If you intended the elements of your list to be the columns of your dataframe, you could use as.data.frame(l)
by itself (where l
is whatever the name of your list is). Since you want the elements of your list to be the rows of your dataframe, we also have to enlist the help of do.call("rbind", l)
:
# Since you decided not to helpfully provide your data in an easily usable
# form, such as via the output of dput(), I recreate some of it here:
l <- list(c(-3.3354997, 0.2301914, 1.0979842),
c(-3.3275922, 0.2505644, 0.8881143))
# We can use as.data.frame() on the output of do.call("rbind", l) to make
# the dataframe you're looking for:
(l_df <- as.data.frame(do.call("rbind", l)))
# V1 V2 V3
# 1 -3.335500 0.2301914 1.0979842
# 2 -3.327592 0.2505644 0.8881143
# Here's the column name you wanted:
names(l_df) <- c("mu", "szig", "kszi")
# We can then add your new column normally:
l_df$new_column <- 1-exp(-(1+l_df$kszi*((0-l_df$mu)/l_df$szig))^(-1/l_df$kszi))

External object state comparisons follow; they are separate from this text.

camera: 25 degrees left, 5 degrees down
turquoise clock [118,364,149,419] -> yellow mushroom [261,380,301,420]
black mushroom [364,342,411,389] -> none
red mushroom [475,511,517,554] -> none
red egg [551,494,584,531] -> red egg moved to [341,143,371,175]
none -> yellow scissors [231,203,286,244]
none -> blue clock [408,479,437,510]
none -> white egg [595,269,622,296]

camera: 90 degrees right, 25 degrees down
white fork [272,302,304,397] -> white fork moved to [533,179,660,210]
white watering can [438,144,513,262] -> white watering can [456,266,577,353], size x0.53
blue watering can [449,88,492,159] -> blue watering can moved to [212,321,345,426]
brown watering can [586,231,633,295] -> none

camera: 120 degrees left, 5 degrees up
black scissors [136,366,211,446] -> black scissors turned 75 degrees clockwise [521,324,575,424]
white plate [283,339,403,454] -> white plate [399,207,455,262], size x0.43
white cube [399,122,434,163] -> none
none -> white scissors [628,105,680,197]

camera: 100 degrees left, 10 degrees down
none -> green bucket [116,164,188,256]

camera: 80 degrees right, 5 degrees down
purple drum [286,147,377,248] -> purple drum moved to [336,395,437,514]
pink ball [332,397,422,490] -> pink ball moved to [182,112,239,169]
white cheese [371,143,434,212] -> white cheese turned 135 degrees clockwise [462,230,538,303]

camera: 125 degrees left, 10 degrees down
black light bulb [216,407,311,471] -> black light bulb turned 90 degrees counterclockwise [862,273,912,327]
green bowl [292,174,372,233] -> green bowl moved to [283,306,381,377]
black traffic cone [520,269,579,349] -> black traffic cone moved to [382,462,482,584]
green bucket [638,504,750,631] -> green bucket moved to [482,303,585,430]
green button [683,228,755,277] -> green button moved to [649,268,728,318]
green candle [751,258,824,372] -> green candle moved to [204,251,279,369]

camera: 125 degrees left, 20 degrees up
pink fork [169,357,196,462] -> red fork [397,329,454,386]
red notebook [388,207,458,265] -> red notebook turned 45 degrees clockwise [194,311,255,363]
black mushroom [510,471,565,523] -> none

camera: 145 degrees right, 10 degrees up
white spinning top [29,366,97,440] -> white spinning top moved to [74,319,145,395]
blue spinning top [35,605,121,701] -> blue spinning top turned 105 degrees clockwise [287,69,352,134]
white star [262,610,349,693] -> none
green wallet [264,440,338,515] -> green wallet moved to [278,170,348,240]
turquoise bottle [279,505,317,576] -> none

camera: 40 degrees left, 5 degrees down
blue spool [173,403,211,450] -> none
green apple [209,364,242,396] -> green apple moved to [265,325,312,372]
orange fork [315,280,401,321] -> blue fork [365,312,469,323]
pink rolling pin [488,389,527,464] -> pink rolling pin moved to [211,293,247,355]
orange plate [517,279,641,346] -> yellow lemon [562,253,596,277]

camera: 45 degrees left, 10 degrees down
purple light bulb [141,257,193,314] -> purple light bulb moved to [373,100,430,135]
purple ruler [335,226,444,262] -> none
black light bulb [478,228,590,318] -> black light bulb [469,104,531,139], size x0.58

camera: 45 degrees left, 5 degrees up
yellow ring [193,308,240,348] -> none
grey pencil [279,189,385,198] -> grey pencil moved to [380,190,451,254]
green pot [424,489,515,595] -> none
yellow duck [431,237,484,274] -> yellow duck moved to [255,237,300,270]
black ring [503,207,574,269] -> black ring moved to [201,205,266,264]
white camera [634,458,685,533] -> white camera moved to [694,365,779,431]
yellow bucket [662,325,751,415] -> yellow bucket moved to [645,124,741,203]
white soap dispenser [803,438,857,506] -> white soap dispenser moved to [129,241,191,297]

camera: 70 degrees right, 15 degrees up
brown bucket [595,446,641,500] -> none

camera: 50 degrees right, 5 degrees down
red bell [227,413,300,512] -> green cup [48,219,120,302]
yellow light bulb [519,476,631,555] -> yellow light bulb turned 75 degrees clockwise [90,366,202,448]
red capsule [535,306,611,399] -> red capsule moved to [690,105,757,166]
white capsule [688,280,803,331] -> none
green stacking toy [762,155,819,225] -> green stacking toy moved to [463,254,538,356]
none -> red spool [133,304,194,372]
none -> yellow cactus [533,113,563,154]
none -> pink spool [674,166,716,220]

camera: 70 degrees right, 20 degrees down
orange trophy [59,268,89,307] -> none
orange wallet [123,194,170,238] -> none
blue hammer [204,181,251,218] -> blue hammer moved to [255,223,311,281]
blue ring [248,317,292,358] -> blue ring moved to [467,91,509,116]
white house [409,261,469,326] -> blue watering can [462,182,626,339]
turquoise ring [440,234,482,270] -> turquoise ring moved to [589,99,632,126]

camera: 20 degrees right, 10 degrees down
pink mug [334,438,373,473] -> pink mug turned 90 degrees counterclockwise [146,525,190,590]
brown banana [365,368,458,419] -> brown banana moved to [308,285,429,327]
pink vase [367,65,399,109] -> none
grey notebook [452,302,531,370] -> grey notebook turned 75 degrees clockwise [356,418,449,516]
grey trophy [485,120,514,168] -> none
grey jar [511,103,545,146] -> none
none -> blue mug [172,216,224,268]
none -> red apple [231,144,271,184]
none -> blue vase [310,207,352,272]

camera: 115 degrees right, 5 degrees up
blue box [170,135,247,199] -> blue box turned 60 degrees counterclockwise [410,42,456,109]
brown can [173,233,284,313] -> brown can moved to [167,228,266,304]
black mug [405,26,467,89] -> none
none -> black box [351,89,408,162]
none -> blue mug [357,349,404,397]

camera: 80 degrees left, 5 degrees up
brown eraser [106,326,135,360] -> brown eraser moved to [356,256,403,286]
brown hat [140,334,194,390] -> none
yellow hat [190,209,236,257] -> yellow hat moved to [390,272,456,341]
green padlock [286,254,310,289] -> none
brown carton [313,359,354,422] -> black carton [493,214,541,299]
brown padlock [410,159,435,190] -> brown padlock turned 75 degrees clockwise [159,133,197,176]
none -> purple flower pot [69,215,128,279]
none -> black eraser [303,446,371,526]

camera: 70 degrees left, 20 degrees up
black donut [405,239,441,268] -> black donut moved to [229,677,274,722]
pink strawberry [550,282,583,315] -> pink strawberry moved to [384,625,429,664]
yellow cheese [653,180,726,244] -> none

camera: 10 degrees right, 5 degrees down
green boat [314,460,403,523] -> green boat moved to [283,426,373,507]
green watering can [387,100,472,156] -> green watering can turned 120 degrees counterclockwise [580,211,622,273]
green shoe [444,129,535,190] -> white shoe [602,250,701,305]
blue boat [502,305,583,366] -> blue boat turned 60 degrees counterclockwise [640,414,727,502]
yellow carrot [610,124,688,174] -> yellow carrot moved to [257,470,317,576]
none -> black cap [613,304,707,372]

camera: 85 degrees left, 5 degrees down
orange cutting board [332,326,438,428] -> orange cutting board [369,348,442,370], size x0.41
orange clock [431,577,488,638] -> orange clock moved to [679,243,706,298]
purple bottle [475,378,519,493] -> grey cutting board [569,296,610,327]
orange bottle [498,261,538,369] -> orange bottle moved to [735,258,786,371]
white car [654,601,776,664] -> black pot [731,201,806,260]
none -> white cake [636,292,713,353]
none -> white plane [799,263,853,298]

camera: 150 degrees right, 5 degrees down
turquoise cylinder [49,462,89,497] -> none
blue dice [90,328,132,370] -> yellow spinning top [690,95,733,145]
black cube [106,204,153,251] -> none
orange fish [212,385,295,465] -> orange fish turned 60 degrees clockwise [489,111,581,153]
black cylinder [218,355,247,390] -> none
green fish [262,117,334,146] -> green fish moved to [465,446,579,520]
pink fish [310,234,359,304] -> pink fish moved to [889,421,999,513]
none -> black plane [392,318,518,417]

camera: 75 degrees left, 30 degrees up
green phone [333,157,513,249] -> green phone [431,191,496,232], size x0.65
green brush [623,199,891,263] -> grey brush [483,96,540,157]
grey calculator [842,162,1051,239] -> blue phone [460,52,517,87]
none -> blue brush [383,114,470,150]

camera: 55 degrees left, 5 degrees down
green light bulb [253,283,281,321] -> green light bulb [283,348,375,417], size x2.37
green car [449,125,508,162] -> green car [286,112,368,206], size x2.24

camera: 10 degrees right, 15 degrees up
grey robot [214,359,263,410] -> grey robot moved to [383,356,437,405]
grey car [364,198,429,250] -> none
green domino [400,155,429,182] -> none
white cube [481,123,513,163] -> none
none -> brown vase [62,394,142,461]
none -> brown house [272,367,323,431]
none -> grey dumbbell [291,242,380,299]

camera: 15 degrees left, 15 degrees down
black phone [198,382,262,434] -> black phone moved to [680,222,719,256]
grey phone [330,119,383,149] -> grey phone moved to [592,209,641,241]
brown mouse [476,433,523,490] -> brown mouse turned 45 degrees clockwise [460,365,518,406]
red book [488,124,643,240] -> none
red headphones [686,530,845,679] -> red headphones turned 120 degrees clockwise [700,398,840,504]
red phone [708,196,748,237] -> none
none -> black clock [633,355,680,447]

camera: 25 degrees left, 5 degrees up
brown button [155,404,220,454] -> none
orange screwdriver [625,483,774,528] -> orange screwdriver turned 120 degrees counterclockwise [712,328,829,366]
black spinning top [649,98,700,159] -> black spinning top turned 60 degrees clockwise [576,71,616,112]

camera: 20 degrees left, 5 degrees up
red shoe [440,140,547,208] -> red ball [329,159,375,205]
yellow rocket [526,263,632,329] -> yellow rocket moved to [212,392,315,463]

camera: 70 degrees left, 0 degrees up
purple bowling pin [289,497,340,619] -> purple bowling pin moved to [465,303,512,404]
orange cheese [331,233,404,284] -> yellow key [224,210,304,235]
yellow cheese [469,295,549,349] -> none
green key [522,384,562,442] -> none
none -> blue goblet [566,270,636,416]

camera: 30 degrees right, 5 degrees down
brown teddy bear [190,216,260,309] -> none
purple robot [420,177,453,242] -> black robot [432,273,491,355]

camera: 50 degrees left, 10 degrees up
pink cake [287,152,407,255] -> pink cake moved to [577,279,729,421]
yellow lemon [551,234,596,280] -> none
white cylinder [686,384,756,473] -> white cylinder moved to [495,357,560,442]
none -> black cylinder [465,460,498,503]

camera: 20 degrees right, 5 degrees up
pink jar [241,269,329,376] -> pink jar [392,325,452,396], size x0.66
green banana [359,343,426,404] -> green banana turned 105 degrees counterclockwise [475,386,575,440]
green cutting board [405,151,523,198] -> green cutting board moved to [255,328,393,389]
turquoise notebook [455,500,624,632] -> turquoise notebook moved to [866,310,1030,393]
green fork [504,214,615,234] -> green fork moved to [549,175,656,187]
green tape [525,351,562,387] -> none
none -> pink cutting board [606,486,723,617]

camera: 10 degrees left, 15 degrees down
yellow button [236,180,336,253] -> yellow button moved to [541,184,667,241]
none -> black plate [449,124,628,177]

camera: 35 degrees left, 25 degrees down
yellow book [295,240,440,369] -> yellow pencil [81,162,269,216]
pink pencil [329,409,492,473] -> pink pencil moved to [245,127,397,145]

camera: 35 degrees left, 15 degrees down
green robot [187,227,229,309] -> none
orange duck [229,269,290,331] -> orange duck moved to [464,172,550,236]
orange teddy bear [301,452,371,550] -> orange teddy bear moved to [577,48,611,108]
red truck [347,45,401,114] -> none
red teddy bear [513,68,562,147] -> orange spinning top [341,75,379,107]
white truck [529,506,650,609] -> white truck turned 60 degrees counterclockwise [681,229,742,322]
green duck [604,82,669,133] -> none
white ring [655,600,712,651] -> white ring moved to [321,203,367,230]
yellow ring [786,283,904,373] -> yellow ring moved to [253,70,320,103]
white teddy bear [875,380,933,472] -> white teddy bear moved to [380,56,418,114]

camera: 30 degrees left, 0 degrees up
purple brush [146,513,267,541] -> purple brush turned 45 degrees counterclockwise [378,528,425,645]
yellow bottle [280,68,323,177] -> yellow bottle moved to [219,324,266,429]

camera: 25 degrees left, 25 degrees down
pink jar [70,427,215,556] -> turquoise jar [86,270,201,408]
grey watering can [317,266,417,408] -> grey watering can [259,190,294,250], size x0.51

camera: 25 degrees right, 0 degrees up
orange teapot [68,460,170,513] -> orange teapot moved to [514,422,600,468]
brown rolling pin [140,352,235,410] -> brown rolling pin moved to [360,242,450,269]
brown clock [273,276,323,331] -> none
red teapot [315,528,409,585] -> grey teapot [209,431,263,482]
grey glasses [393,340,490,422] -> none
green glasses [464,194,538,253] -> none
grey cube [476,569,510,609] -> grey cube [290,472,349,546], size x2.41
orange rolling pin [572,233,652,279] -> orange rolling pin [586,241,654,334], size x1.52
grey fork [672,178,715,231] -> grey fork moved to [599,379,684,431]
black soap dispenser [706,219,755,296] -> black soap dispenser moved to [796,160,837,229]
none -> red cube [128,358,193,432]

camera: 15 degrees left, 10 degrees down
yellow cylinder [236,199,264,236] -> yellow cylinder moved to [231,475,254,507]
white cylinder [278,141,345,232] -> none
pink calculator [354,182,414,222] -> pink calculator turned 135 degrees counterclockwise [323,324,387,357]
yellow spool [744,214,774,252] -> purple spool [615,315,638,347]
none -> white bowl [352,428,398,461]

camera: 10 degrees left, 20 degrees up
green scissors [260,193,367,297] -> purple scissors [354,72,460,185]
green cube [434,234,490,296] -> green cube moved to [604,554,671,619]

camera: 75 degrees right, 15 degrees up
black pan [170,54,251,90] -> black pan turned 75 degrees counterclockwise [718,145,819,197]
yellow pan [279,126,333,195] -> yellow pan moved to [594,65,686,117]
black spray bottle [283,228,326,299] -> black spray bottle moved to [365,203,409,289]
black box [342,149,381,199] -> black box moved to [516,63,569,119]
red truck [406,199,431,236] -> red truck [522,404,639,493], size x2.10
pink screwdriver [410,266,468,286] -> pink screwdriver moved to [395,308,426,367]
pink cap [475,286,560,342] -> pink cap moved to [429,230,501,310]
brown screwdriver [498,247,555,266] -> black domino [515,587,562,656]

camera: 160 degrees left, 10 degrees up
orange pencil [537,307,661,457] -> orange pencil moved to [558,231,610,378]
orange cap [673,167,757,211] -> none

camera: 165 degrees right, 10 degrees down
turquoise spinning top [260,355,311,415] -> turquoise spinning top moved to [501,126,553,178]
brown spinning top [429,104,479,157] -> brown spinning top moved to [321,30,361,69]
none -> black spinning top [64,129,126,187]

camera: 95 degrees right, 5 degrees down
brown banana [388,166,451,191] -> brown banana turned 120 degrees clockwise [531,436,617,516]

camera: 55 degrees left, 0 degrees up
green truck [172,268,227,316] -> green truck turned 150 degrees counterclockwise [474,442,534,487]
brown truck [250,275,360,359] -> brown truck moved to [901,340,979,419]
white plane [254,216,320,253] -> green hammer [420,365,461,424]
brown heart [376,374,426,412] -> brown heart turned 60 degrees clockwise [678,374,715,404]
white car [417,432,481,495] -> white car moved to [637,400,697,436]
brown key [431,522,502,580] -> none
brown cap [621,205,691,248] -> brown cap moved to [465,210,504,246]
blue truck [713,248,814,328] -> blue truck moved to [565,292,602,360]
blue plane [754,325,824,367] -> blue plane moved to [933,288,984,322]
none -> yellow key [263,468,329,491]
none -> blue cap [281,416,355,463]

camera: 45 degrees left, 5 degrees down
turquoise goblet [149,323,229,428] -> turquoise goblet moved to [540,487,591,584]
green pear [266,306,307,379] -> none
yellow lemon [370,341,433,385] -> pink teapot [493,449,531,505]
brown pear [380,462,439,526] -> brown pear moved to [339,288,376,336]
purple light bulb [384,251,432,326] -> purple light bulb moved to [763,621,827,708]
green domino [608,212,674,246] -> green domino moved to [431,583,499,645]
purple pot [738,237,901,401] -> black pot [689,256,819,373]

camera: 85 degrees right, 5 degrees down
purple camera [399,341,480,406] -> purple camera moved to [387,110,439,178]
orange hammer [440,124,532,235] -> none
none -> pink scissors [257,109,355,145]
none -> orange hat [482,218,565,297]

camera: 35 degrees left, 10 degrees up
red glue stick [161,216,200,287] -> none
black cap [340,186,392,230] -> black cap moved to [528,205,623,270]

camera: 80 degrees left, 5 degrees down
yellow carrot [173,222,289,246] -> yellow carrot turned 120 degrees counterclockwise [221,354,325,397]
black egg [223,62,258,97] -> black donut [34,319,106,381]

# And let's take a look at the result:
l_df
# mu szig kszi new_column
# 1 -3.335500 0.2301914 1.0979842 0.07328838
# 2 -3.327592 0.2505644 0.8881143 0.05511381
As I mention in the comments to the code above, for future reference it is much more helpful to potential answerers if you post your example data using the output of the dput()
command. See How to make a great R reproducible example for more details.